Many extended families do not live near each other. Having "adopted grandparents" increases families well being and promotes children's emotional and educational development . Reports indicate positive mental outcomes for older people.
Retired people have knowledge ,skills and contacts to share similarly younger ages have skills that can inform older people. Cross generational discussions can stimulate interest in the renovation of historic community buildings for co housing.The generations sharing food growing methods can contribute to food ,climate and environmental sustainability.
Intergenerational schemes can offer reduced rents or earning opportunities for supporting elderly people.Many young people are unable to access affordable accommodation and many older people homes are unsuitable.
Involving people in the design has positive outcomes with reduced energy bills but still providing self contained accommodation . Providing shared spaces encourages interaction amongst residents and the wider community.
At a time of escalating house prices, many people have abandoned their dream of being able to afford a home and are hostage to high rents and, at best, anonymous housing and at worst, social decline. It is evident however, that in areas where people own their own homes, there is often a sense of pride in the appearance and upkeep of homes and the streets feel cleaner and safer. Home ownership is often associated with a sense of connection and commitment to an area, along with a greater sense of belonging. These are important foundations for mental wellbeing and social cohesion.
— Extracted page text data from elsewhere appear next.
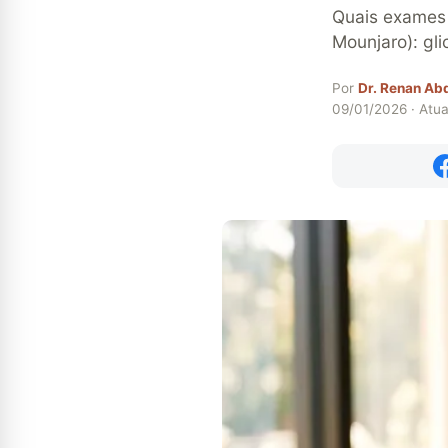
Quais exames
Mounjaro): gli
Por
Dr. Renan Ab
09/01/2026 · Atu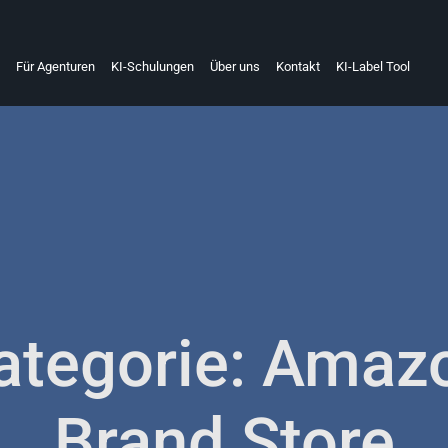
Für Agenturen
KI-Schulungen
Über uns
Kontakt
KI-Label Tool
ategorie: Amaz
Brand Store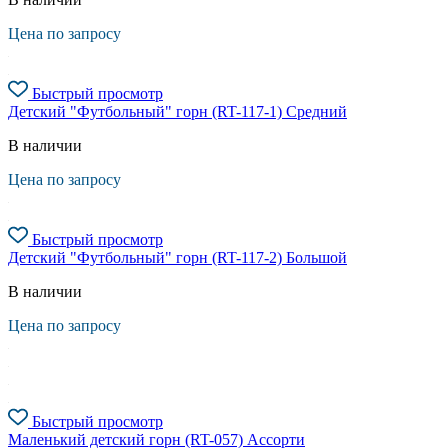
Цена по запросу
Быстрый просмотр
Детский "Футбольный" горн (RT-117-1) Средний
В наличии
Цена по запросу
Быстрый просмотр
Детский "Футбольный" горн (RT-117-2) Большой
В наличии
Цена по запросу
Быстрый просмотр
Маленький детский горн (RT-057) Ассорти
Swansea Co-Housing members believe that it is important for there to be a variety of ownership options available to people at all stages of life. The co-housing model comes with an understanding that having a secure home isn't about making a profit. Ideally, it is about having a friendly place to thrive. On the other hand, when circumstances change and a resident wants to move elsewhere, having generated a deposit to buy their next home can be transformational for quality of life.
To this end, we are setting up a Community Land Trust, so that the value of people's homes can be linked to income levels rather than property speculation. Along with this, we are exploring a variety of cooperative financial models including Mutual Home Ownership, where residents own shares in their homes, Cooperative Rent to Buy and the concept that people with capital can help the community provide security for mortgages.
We're not just about ownership, though. Young people may want to rent a space in a friendly community because they share the vision and want the option to travel or move with work. Similarly, having overseas travellers or students renting for shorter periods brings fresh energy to a community. Increasingly, people in their later years also seek smaller, more flexible homes. Having flexible housing design and ownership options means that homes can expand and contract as people's needs change.
We are committed to respecting significant built heritage where we encounter it in our projects, and believe Swansea's Victorian buildings to be crucial to the city's sense of place, as a tangible link to its past and development. Our objective with any such building for which we are responsible is to bring it up to modern requirements and improve its environmental performance to the extent possible without irretrievably altering its character or harming the long term health of its structure.
Appropriate treatment of historic fabric, including the use of suitable materials and techniques, is essential to its future survival. Their having been largely lost after the Great War, there has been something of a resurgence in the UK recent years of traditional skills and the use of building limes, not least due to the tireless efforts of organisations like the Society for the Protection of Ancieng Buildings (SPAB). Where we have the opportunity, we intend to assist with enhancing the pool of suitable expertise within and around Swansea by partnering with other organisations to provide training and experience.